In the article on access to government information, what did the housekeeping statute of 1789 authorize the heads of departments to do?

--- TEXT EXCERPT Enclosed Below ---

By Cliff Montgomery – Sept. 18th, 2009
The Congressional Research Service (CRS) on August 31st released a intriguing study entitled, Access to Government Information In the United States.
It reminds us that American democracy doesn’t come down to us written in stone, but is constantly evolving to fulfill its stated promise. Though the Declaration of Independence often spoke in democratic terms, the Founding Fathers did not create a perfect democracy–or, in fact, a democracy of any kind.
They instead created a limited republic, where only wealthy white male landowners had full voting rights and slavery was all too often the economic rule of the day.
It therefore is only natural that at first, government secrecy was designed to keep those who were not full citizens from knowing what those in power were actually doing. And while things often have changed for the better, work remains to be done.
The American Spark below offers major quotes from the CRS study:
“The U.S. Constitution makes no specific allowance for any one of the three branches of the federal government to have access to information held by the others. No provision in the U.S. Constitution expressly establishes a procedure for public access to government information.”
“Throughout the first 150 years of the federal government, access to government information does not appear to have been a major issue for the federal branches or the public.
“There were a few instances during this period when the President, for reasons of maintaining the constitutional independence and equality of his branch, vigorously resisted attempts by Congress and the courts to obtain executive records.
“Furthermore, during this same era, an active federal public printing program was established and effectively developed, making government documents more accessible.
“Following World War II, some information was available from certain federal departments and agencies. The public availability of records held by the executive branch was limited by narrow interpretation of the housekeeping statute of 1789, which authorized the heads of departments to prescribe regulations regarding the custody, use, and preservation of the records, papers, and property of their entity.

--- End of Enclosed TEXT EXCERPT ---
--- DATA RECORDS Enclosed Below ---

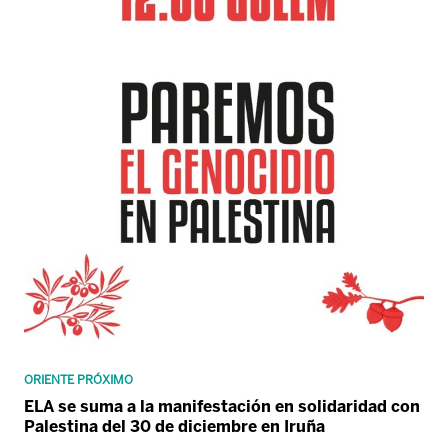
ORIENTE PRÓXIMO
ELA se suma a la manifestación en solidaridad con
Palestina del 30 de diciembre en Iruña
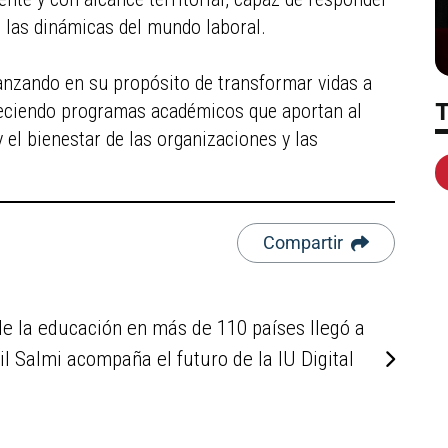
e las dinámicas del mundo laboral.
vanzando en su propósito de transformar vidas a
taleciendo programas académicos que aportan al
 y el bienestar de las organizaciones y las
Compartir
 de la educación en más de 110 países llegó a
l Salmi acompaña el futuro de la IU Digital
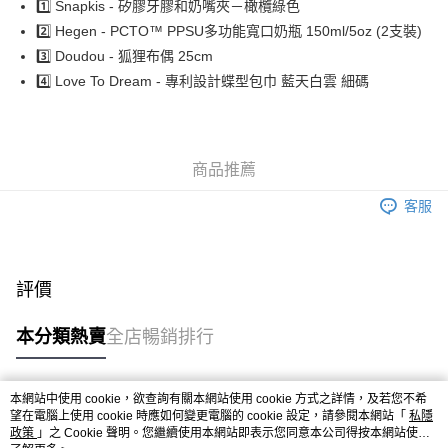
AlipayHK
1️⃣ Snapkis - 矽膠牙膠和奶嘴夾－橄欖綠色
2️⃣ Hegen - PCTO™ PPSU多功能寬口奶瓶 150ml/5oz (2支裝)
PayMe
3️⃣ Doudou - 狐狸布偶 25cm
WeChat Pay
4️⃣ Love To Dream - 專利設計蝶型包巾 藍天白雲 細碼
送貨方式
香港配送
商品推薦
每筆HK$55.00，滿HK$800.00或以上免運費
客服
評價
本分類熱賣
全店暢銷排行
本網站中使用 cookie，欲查詢有關本網站使用 cookie 方式之詳情，及若您不希
熱門標籤
望在電腦上使用 cookie 時應如何變更電腦的 cookie 設定，請參閱本網站「
私隱
政策
」之 Cookie 聲明。您繼續使用本網站即表示您同意本公司得按本網站使用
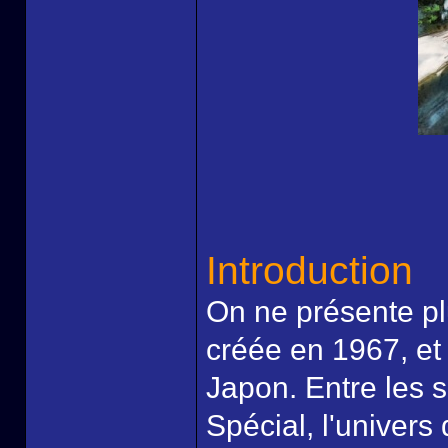
Introduction
On ne présente pl
créée en 1967, et
Japon. Entre les s
Spécial, l'univers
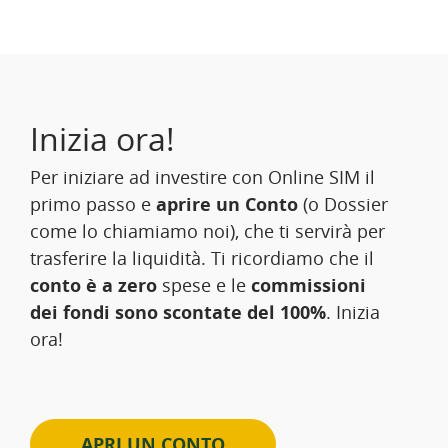
Inizia ora!
Per iniziare ad investire con Online SIM il
primo passo e
aprire un Conto
(o Dossier
come lo chiamiamo noi), che ti servirà per
trasferire la liquidità. Ti ricordiamo che il
conto è a zero
spese e le
commissioni
dei fondi sono scontate del 100%
. Inizia
ora!
APRI UN CONTO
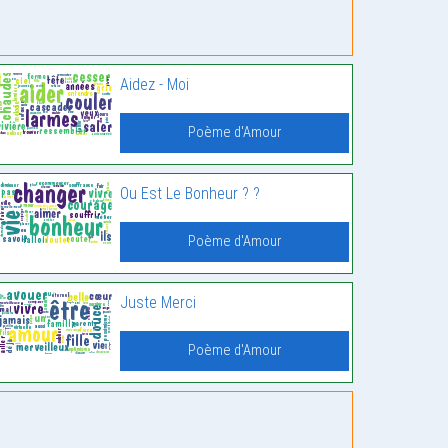
Aidez - Moi
Poème d'Amour
Ou Est Le Bonheur ? ?
Poème d'Amour
Juste Merci
Poème d'Amour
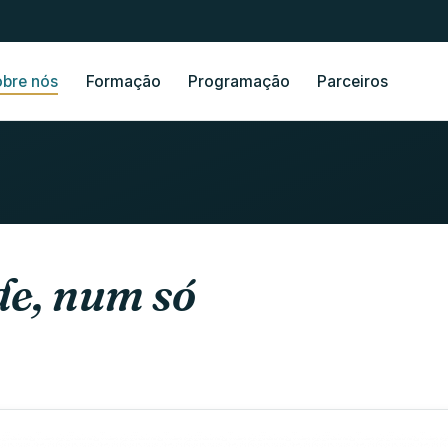
obre nós
Formação
Programação
Parceiros
de, num só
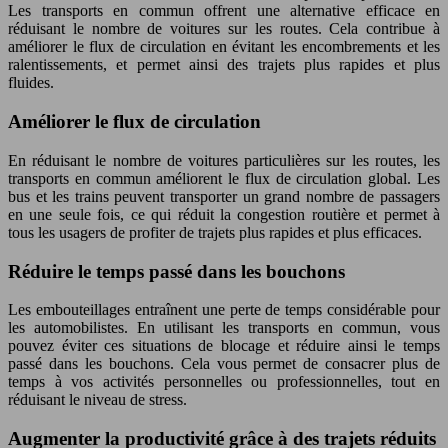
Les transports en commun offrent une alternative efficace en
réduisant le nombre de voitures sur les routes. Cela contribue à
améliorer le flux de circulation en évitant les encombrements et les
ralentissements, et permet ainsi des trajets plus rapides et plus
fluides.
Améliorer le flux de circulation
En réduisant le nombre de voitures particulières sur les routes, les
transports en commun améliorent le flux de circulation global. Les
bus et les trains peuvent transporter un grand nombre de passagers
en une seule fois, ce qui réduit la congestion routière et permet à
tous les usagers de profiter de trajets plus rapides et plus efficaces.
Réduire le temps passé dans les bouchons
Les embouteillages entraînent une perte de temps considérable pour
les automobilistes. En utilisant les transports en commun, vous
pouvez éviter ces situations de blocage et réduire ainsi le temps
passé dans les bouchons. Cela vous permet de consacrer plus de
temps à vos activités personnelles ou professionnelles, tout en
réduisant le niveau de stress.
Augmenter la productivité grâce à des trajets réduits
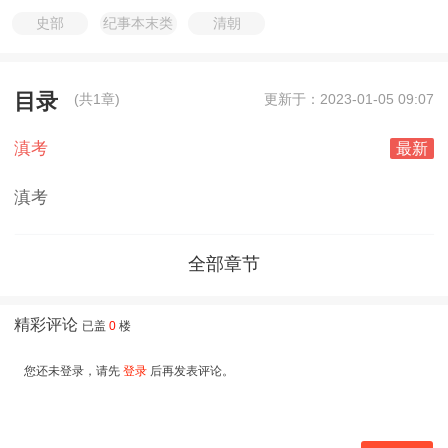
史部
纪事本末类
清朝
目录
(共1章)
更新于：2023-01-05 09:07
滇考
最新
滇考
全部章节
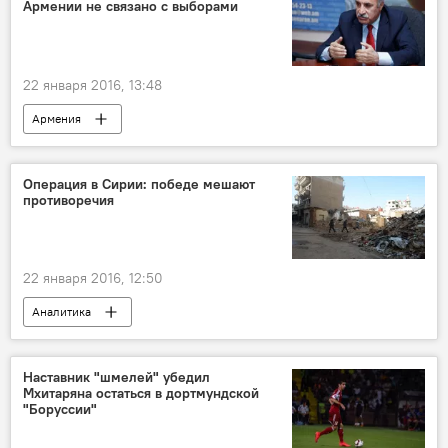
Армении не связано с выборами
22 января 2016, 13:48
Армения
Операция в Сирии: победе мешают
противоречия
22 января 2016, 12:50
Аналитика
Наставник "шмелей" убедил
Мхитаряна остаться в дортмундской
"Боруссии"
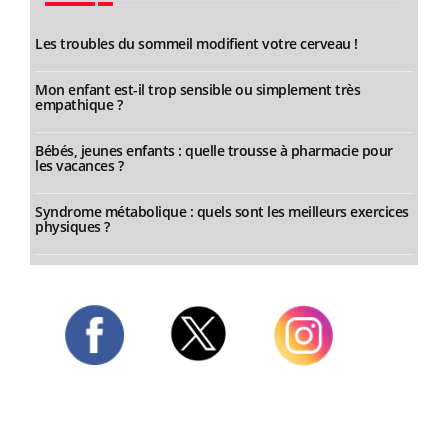
Les troubles du sommeil modifient votre cerveau !
Mon enfant est-il trop sensible ou simplement très
empathique ?
Bébés, jeunes enfants : quelle trousse à pharmacie pour
les vacances ?
Syndrome métabolique : quels sont les meilleurs exercices
physiques ?
Twitter
Facebook
Instagram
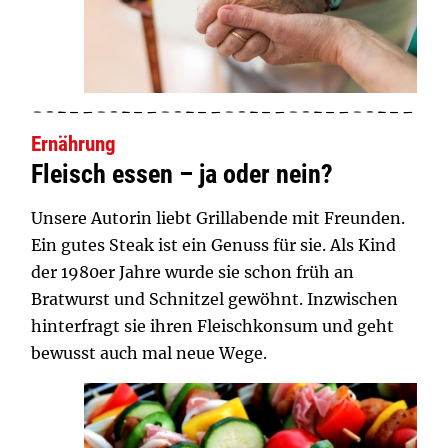
Ernährung
Fleisch essen – ja oder nein?
Unsere Autorin liebt Grillabende mit Freunden.
Ein gutes Steak ist ein Genuss für sie. Als Kind
der 1980er Jahre wurde sie schon früh an
Bratwurst und Schnitzel gewöhnt. Inzwischen
hinterfragt sie ihren Fleischkonsum und geht
bewusst auch mal neue Wege.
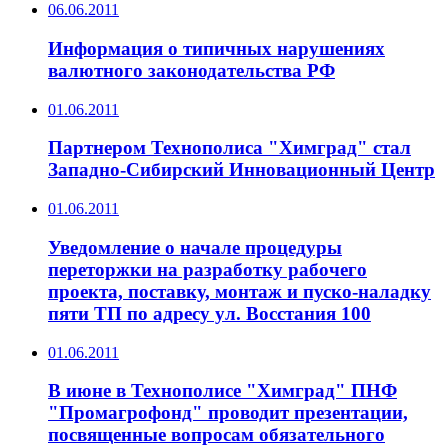
06.06.2011
Информация о типичных нарушениях
валютного законодательства РФ
01.06.2011
Партнером Технополиса "Химград" стал
Западно-Сибирский Инновационный Центр
01.06.2011
Уведомление о начале процедуры
переторжки на разработку рабочего
проекта, поставку, монтаж и пуско-наладку
пяти ТП по адресу ул. Восстания 100
01.06.2011
В июне в Технополисе "Химград" ПНФ
"Промагрофонд" проводит презентации,
посвященные вопросам обязательного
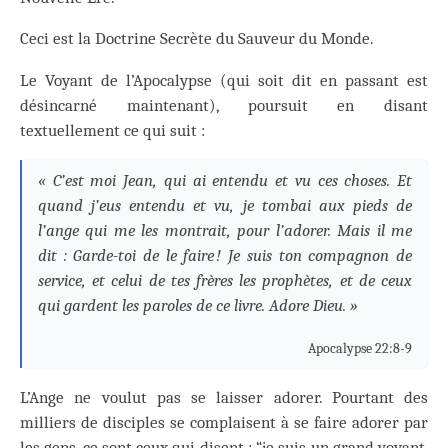
Ceci est la Doctrine Secrète du Sauveur du Monde.
Le Voyant de l’Apocalypse (qui soit dit en passant est
désincarné maintenant), poursuit en disant
textuellement ce qui suit :
« C’est moi Jean, qui ai entendu et vu ces choses. Et
quand j’eus entendu et vu, je tombai aux pieds de
l’ange qui me les montrait, pour l’adorer. Mais il me
dit : Garde-toi de le faire ! Je suis ton compagnon de
service, et celui de tes frères les prophètes, et de ceux
qui gardent les paroles de ce livre. Adore Dieu. »
Apocalypse 22:8-9
L’Ange ne voulut pas se laisser adorer. Pourtant des
milliers de disciples se complaisent à se faire adorer par
les gens, ce sont ceux qui disent : “je suis un grand voyant,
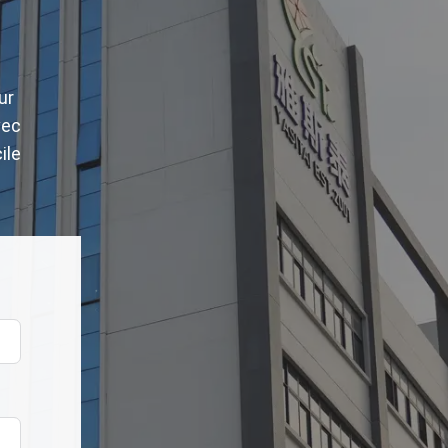
ur
vec
ile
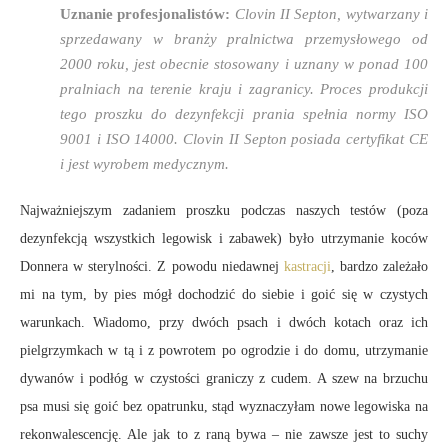
Uznanie profesjonalistów:
Clovin II Septon, wytwarzany i
sprzedawany w branży pralnictwa przemysłowego od
2000 roku, jest obecnie stosowany i uznany w ponad 100
pralniach na terenie kraju i zagranicy. Proces produkcji
tego proszku do dezynfekcji prania spełnia normy ISO
9001 i ISO 14000. Clovin II Septon posiada certyfikat CE
i jest wyrobem medycznym.
Najważniejszym zadaniem proszku podczas naszych testów (poza
dezynfekcją wszystkich legowisk i zabawek) było utrzymanie koców
Donnera w sterylności. Z powodu niedawnej
kastracji
, bardzo zależało
mi na tym, by pies mógł dochodzić do siebie i goić się w czystych
warunkach. Wiadomo, przy dwóch psach i dwóch kotach oraz ich
pielgrzymkach w tą i z powrotem po ogrodzie i do domu, utrzymanie
dywanów i podłóg w czystości graniczy z cudem. A szew na brzuchu
psa musi się goić bez opatrunku, stąd wyznaczyłam nowe legowiska na
rekonwalescencję. Ale jak to z raną bywa – nie zawsze jest to suchy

--- End of Enclosed DATA RECORDS ---

→ ANSWER SPACE:
It authorized them to prescribe regulations regarding the custody, use, and preservation of the records, papers, and property of their entity.